Politicians with something to lose – for example, Gov. Nathan Deal who’s facing three challengers in his bid for a second term – aren’t going to wade into thorny debates that might alienate some voters.

Experts say, given those considerations, the session is largely proceeding as expected.

“If you understood the parameters of the session, we are well on target,” said pundit and policy advisor Charlie Harper.

Harper is the man behind Peach Pundit, a right-leaning blog. And he’s also the point person for a new nonprofit public policy advocacy group called PolicyBEST.

A Take-No-Risks Session

“Constitutionally, we are required to pass a budget and we will,” Harper said. “Anything else that happens is almost gravy.”

Some may argue that the gun bill lawmakers in the House passed Tuesday would qualify as controversial. But Harper says it doesn’t change the bottom line.

“Yes we passed the gun bill, and is that what the majority of Georgians were looking for? Probably not,” he said in an interview.

But he said it most likely won’t deter anyone who was already planning to vote for Republicans anyway. And anyone opposed to such legislation probably wasn’t going to vote for Gov.

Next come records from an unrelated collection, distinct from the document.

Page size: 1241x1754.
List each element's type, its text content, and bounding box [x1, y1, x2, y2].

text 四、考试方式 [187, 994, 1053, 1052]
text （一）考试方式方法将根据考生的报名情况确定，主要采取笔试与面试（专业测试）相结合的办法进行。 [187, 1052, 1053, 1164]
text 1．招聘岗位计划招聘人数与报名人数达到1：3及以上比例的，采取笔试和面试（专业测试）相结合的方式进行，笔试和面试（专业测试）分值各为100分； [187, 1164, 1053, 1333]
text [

Deal and the GOP.

Tom Crawford concurs with Harper’s analysis of the session, citing the gun bill as a possible exception to the non-controversial approach from Republican leadership.

“Most of the bills debated and passed have been relatively minor and non-controversial,” said Crawford, who publishes the political digest, the Georgia Report. “The budgets, big and little, are also moving much more quickly than they traditionally do – another indication of a quick session.”

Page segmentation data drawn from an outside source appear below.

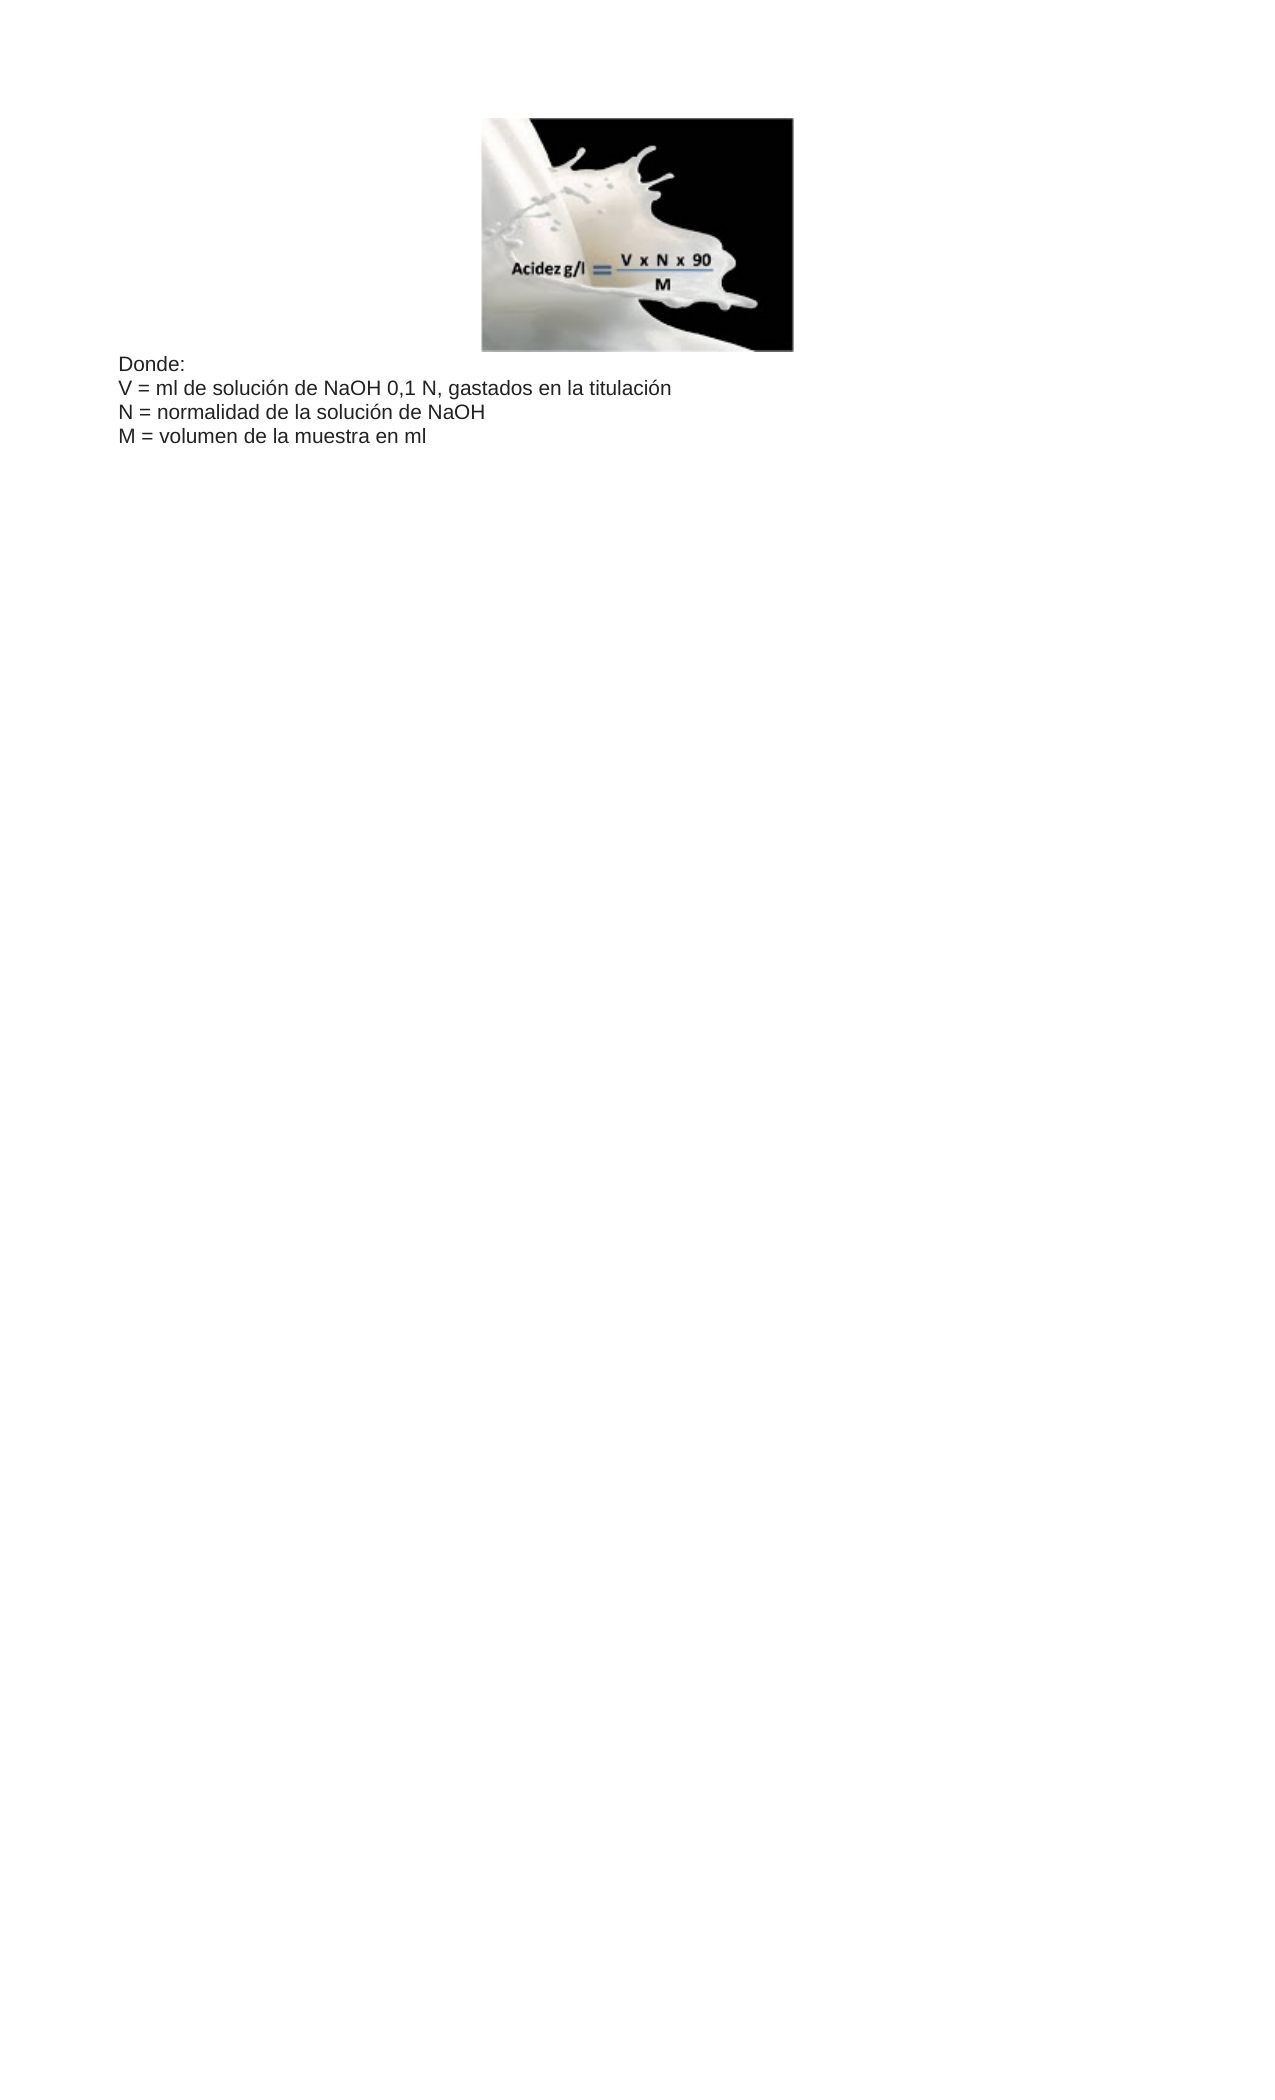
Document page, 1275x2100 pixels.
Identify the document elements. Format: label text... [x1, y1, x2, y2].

text M = volumen de la muestra en ml [118, 424, 1157, 448]
text N = normalidad de la solución de NaOH [118, 400, 1157, 424]
text Donde: [118, 352, 1157, 376]
picture [481, 118, 794, 352]
text V = ml de solución de NaOH 0,1 N, gastados en la titulación [118, 376, 1157, 400]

The fiscal year 2015 budget, in fact, has already passed the House in what might be a record.

Well, Maybe A Few Risks

There are some other exceptions to the get-in-and-get-out session. The State Senate passed a bill Tuesday that would privatize child welfare services. It comes in response to the death of ten-year-old Emani Moss whom police say starved to death in the care of her father and stepmother last year.

Republicans are saying it would help rehabilitate the state Department of Children and Families, which had received complaints regarding the child's well-being. That’s because it would outsource services such as foster care and adoption to private companies. But Democrats consider it a power grab for big business and say that the bill would not have prevented the ten-year-old’s death because she died in her parents’ custody, not foster care.

And then there’s the Medicaid expansion bill. Or rather, the Medicaid non-expansion bill. Republican lawmakers have drafted a bill that would bar governors – including THIS governor -- from opting to expand Medicaid. Any governor who wanted to add people to the Medicaid rolls would have to receive legislative approval.

Money And Politics

While the measure would reduce the scope of executive power, it’s a measure that has the support of the current governor. And it’s one Democratic lawmakers shake their heads at.

“Every decision made this year is tied to politics,” said state Senator Vincent Fort, an Atlanta Democrat. “Money and politics.”

Fort has made Medicaid expansion his signature issue. And he and other Democrats say expanding Medicaid would not only give 600,000 uninsured Georgians access to healthcare; it would also pump money and jobs into local economies.

Crawford says the closure of four rural hospitals in 15 months because of the lack of Medicaid money “leaves Deal vulnerable to criticism on this issue.”

But a certain part of Deal’s base of support is opposed to any expansion of Medicaid. And Deal's spokesman Brian Robinson says that's because it’s unsustainable financially and Georgia can’t afford it.

Will that bill pass? So far it hasn’t cleared either chamber. It passed out of a subcomittee - not a full committee -Wednesday afternoon and urgency is increasing as Day 30 approaches.